The AIOps architecture was developed at Salesforce by the team that develops and supports software to manage infrastructure to support the Hyperforce Kubernetes Platform, a managed Kubernetes platform built on multiple clouds (AWS, GCP, and Alibaba Cloud) that provides namespace-as-a-service. The operational scale of their K8s platform includes 1400 K8s clusters, millions of pods, thousands of compute nodes, 40+ operators and integrations, and 200+ monitoring plugins. The speakers highlighted that they estimate the capacity to increase five times in the next couple of years. The overall goal of the solution is to enable application teams to focus on business requirements, rather than being bogged down by infrastructure overhead.

They discussed approaches to Kubernetes platform operations, leveraging generative AI and multi-agent collaboration to create a cluster management system that troubleshoots Kubernetes clusters, thereby reducing the mean time to identify (MTTI) and mean time to resolve (MTTR) for critical cluster issues. An agentic AI solution comprises AI agents with specific goals to assist with the AIOps platform and tools to retrieve data from the telemetry platform. Agents perform actions against their K8s environment, like rolling back upgrades in case any issues arise during the upgrade process.

Venkataraman and Rajan discussed the challenges of building AI for intelligent operations, including how different agents should communicate with each other and what guardrails and security permissions the agents must have to operate within the guidelines. They discussed the details of the solution architecture, hosted on the AWS cloud platform, which consists of AIOps UI for engineers, Collaborator Agent, Amazon Prometheus and its agent, Amazon EKS, k8sgpt Operator that helps with MTTI metrics, and ArgoCD Controller.

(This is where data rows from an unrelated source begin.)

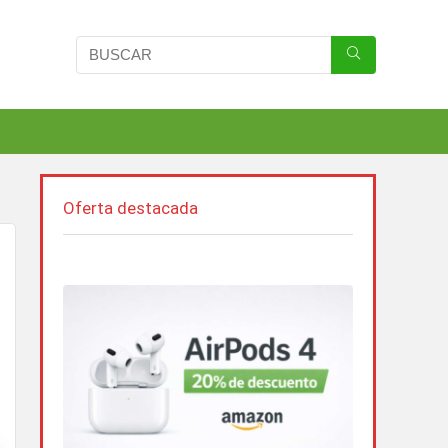
Oferta destacada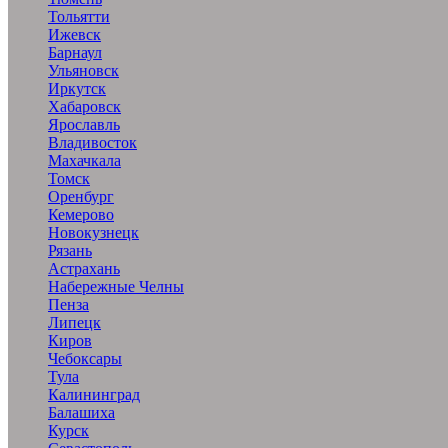
Тольятти
Ижевск
Барнаул
Ульяновск
Иркутск
Хабаровск
Ярославль
Владивосток
Махачкала
Томск
Оренбург
Кемерово
Новокузнецк
Рязань
Астрахань
Набережные Челны
Пенза
Липецк
Киров
Чебоксары
Тула
Калининград
Балашиха
Курск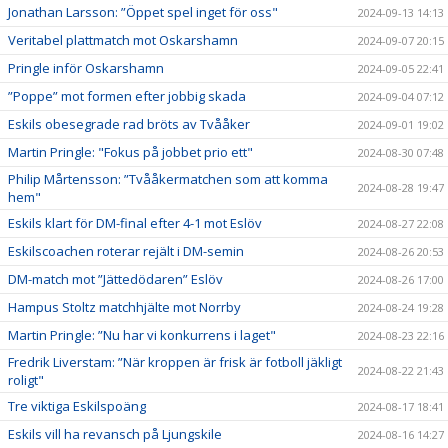
Jonathan Larsson: ”Öppet spel inget för oss"
2024-09-13 14:13
Veritabel plattmatch mot Oskarshamn
2024-09-07 20:15
Pringle inför Oskarshamn
2024-09-05 22:41
”Poppe” mot formen efter jobbig skada
2024-09-04 07:12
Eskils obesegrade rad bröts av Tvååker
2024-09-01 19:02
Martin Pringle: "Fokus på jobbet prio ett"
2024-08-30 07:48
Philip Mårtensson: ”Tvååkermatchen som att komma
2024-08-28 19:47
hem"
Eskils klart för DM-final efter 4-1 mot Eslöv
2024-08-27 22:08
Eskilscoachen roterar rejält i DM-semin
2024-08-26 20:53
DM-match mot ”Jättedödaren” Eslöv
2024-08-26 17:00
Hampus Stoltz matchhjälte mot Norrby
2024-08-24 19:28
Martin Pringle: ”Nu har vi konkurrens i laget"
2024-08-23 22:16
Fredrik Liverstam: ”När kroppen är frisk är fotboll jäkligt
2024-08-22 21:43
roligt"
Tre viktiga Eskilspoäng
2024-08-17 18:41
Eskils vill ha revansch på Ljungskile
2024-08-16 14:27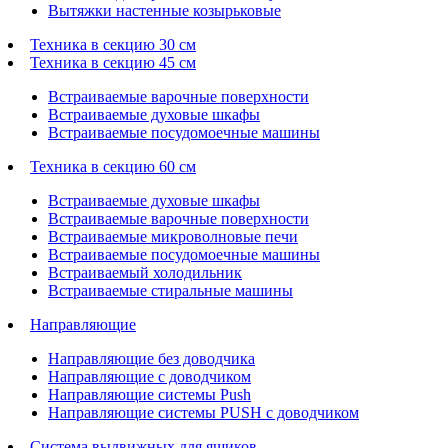
Вытяжки настенные козырьковые
Техника в секцию 30 см
Техника в секцию 45 см
Встраиваемые варочные поверхности
Встраиваемые духовые шкафы
Встраиваемые посудомоечные машины
Техника в секцию 60 см
Встраиваемые духовые шкафы
Встраиваемые варочные поверхности
Встраиваемые микроволновые печи
Встраиваемые посудомоечные машины
Встраиваемый холодильник
Встраиваемые стиральные машины
Направляющие
Направляющие без доводчика
Направляющие с доводчиком
Направляющие системы Push
Направляющие системы PUSH с доводчиком
Система выдвижных для ящиков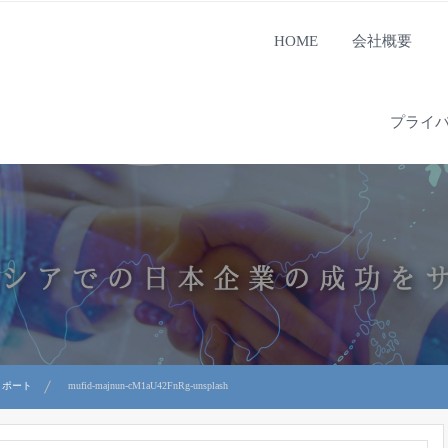
HOME
会社概要
プライ
リポート
mufid-majnun-cM1aU42FnRg-unsplash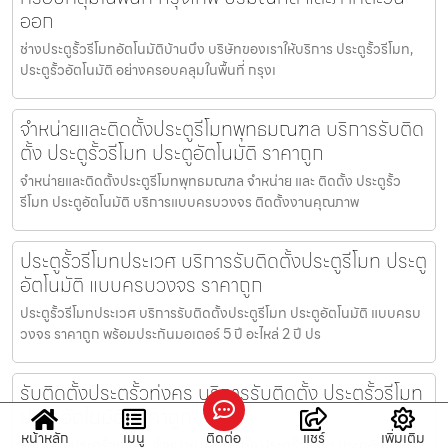
ออก
ช่างประตูรั้วรีโมทอัตโนมัติบ้านบึง บริษัทของเราให้บริการ ประตูรั้วรีโมท,
ประตูรั้วอัตโนมัติ อย่างครอบคลุมในพื้นที่ กรุงเ
จำหน่ายและติดตั้งประตูรีโมทพุทธมณฑล บริการรับติด
ตั้ง ประตูรั้วรีโมท ประตูอัตโนมัติ ราคาถูก
จำหน่ายและติดตั้งประตูรีโมทพุทธมณฑล จำหน่าย และ ติดตั้ง ประตูรั้ว
รีโมท ประตูอัตโนมัติ บริการแบบครบวงจร ติดตั้งงานคุณภาพ
ประตูรั้วรีโมทประเวศ บริการรับติดตั้งประตูรีโมท ประตู
อัตโนมัติ แบบครบวงจร ราคาถูก
ประตูรั้วรีโมทประเวศ บริการรับติดตั้งประตูรีโมท ประตูอัตโนมัติ แบบครบ
วงจร ราคาถูก พร้อมประกันมอเตอร์ 5 ปี อะไหล่ 2 ปี ปร
รับติดตั้งประตูรั้วทุ่งครุ บริการรับติดตั้ง ประตูรั้วรีโมท
ประตูอัตโนมัติ ราคาถูก
หน้าหลัก
เมนู
ติดต่อ
แชร์
เพิ่มเติม
รับติดตั้งประตูรั้วทุ่งครุ จำหน่าย และ ติดตั้ง ประตูรั้วรีโมท ประตูอัตโนมัติ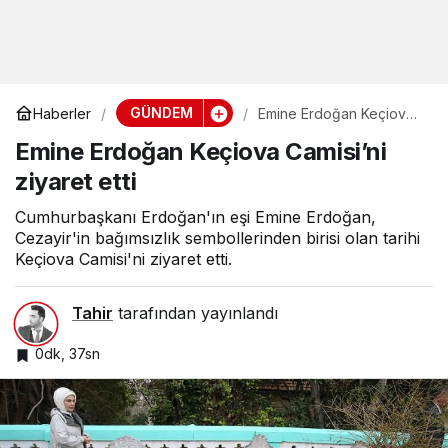
GÜNDEM
Haberler
Emine Erdoğan Keçiova
Camisi’ni ziyaret etti
Emine Erdoğan Keçiova Camisi’ni
ziyaret etti
Cumhurbaşkanı Erdoğan'ın eşi Emine Erdoğan,
Cezayir'in bağımsızlık sembollerinden birisi olan tarihi
Keçiova Camisi'ni ziyaret etti.
Tahir
tarafından yayınlandı
0dk, 37sn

The speakers then shared the details of their tech stack, showing different layers with open source technologies as well as home-grown tools:

  • Substrate (Kubernetes cloud platforms like Amazon EKS, self-managed K8s, Google GKE, and Alicloud ACK)
  • Standard Capabilities: Storage, networking, autoscaling, DNS, load balancing, mesh, and Ingress. Technologies used in this layer include Istio, Cluster Autoscaler, CSI, OPA, Ingress, CNI, LBC, and CoreDNS.
  • Custom Integrations layer includes capabilities like identity, secrets management, guardrails, and log collection.
  • Platform Capabilities layer consists of components for platform abstractions, deployment orchestration, lifecycle automation, visibility & observability, resiliency, cost management, and best practices enforcement. Tools in this layer include Argo, Kyverno, Spinnaker, Helm, Kube Magic Mirror, Sloop, and Periscope.
  • Finally, the API layer provides customer access services and hosts the Control Plane, APIs, and self-service portals.

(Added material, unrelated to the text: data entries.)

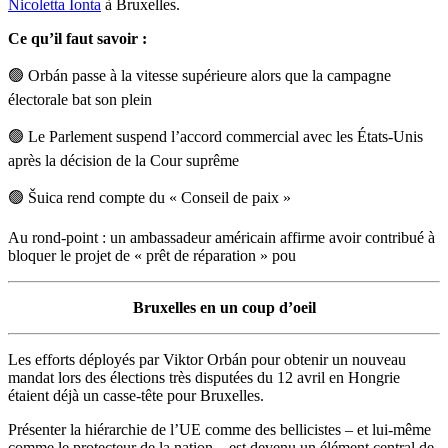
Nicoletta Ionta
à Bruxelles.
Ce qu’il faut savoir :
🟢 Orbán passe à la vitesse supérieure alors que la campagne
électorale bat son plein
🟢 Le Parlement suspend l’accord commercial avec les États-Unis
après la décision de la Cour suprême
🟢 Šuica rend compte du « Conseil de paix »
Au rond-point : un ambassadeur américain affirme avoir contribué à
bloquer le projet de « prêt de réparation » pou
Bruxelles en un coup d’oeil
Les efforts déployés par Viktor Orbán pour obtenir un nouveau
mandat lors des élections très disputées du 12 avril en Hongrie
étaient déjà un casse-tête pour Bruxelles.
Présenter la hiérarchie de l’UE comme des bellicistes – et lui-même
comme le protecteur de la nation – est devenu un élément central de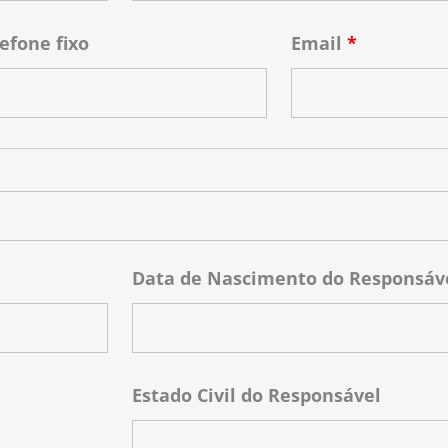
efone fixo
Email
*
Data de Nascimento do Responsáv
Estado Civil do Responsável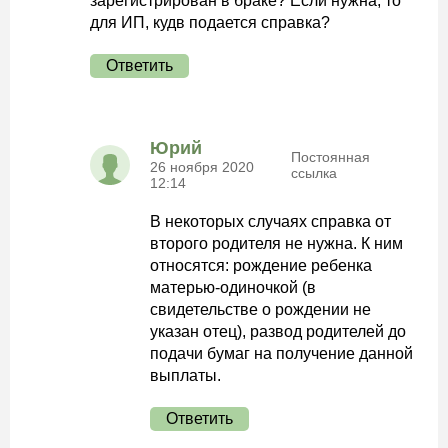
зарегистрирован в браке? Если нужна, то
для ИП, кудв подается справка?
Ответить
Юрий
Постоянная
26 ноября 2020
ссылка
12:14
В некоторых случаях справка от
второго родителя не нужна. К ним
относятся: рождение ребенка
матерью-одиночкой (в
свидетельстве о рождении не
указан отец), развод родителей до
подачи бумаг на получение данной
выплаты.
Ответить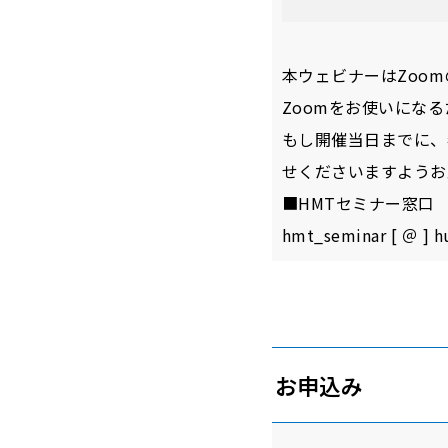
本ウェビナーはZoom
Zoomをお使いにな
もし開催当日までに、
せくださいますようお
■HMTセミナー窓口
hmt_seminar [ ＠ ]
お申込み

To solve problems like siloed tools, static workflows, limited feedback loop, the team developed AI agents based infrastructure management solution. They started small with a few AI agents, including the AIops agent (on-call report agent) and the Kubectl agent, which integrates with Teams channels in Slack and translates natural language questions into kubectl commands, providing debugging information on Slack. There is also the Live Site Analysis Agent, which automates the weekly platform availability review process by analyzing metrics such as SLA misses and generating root cause analysis (RCA) insights.

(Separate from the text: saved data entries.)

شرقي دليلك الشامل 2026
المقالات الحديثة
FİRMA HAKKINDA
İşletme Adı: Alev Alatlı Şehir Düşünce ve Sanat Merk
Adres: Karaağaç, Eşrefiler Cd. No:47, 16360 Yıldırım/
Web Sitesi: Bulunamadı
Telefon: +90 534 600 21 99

The speakers suggested progressive autonomy when adopting AI-based solutions within your own organization. Their initial approach was to include humans in the loop to ensure the safety and accuracy of the issue resolutions. Once the team gained confidence with AI agents, they started granting more autonomy to agentic solutions.

They concluded the talk by saying the team has just scratched the surface on what AI technologies can do, and AI agents can be useful in several other use cases. Their AIOps program roadmap highlights scaling AI agents to eliminate 80% of manual work, a knowledge graph that contains all the necessary information to connect the dots across different components in the overall system, and utilizing AI to detect and troubleshoot severe performance issues.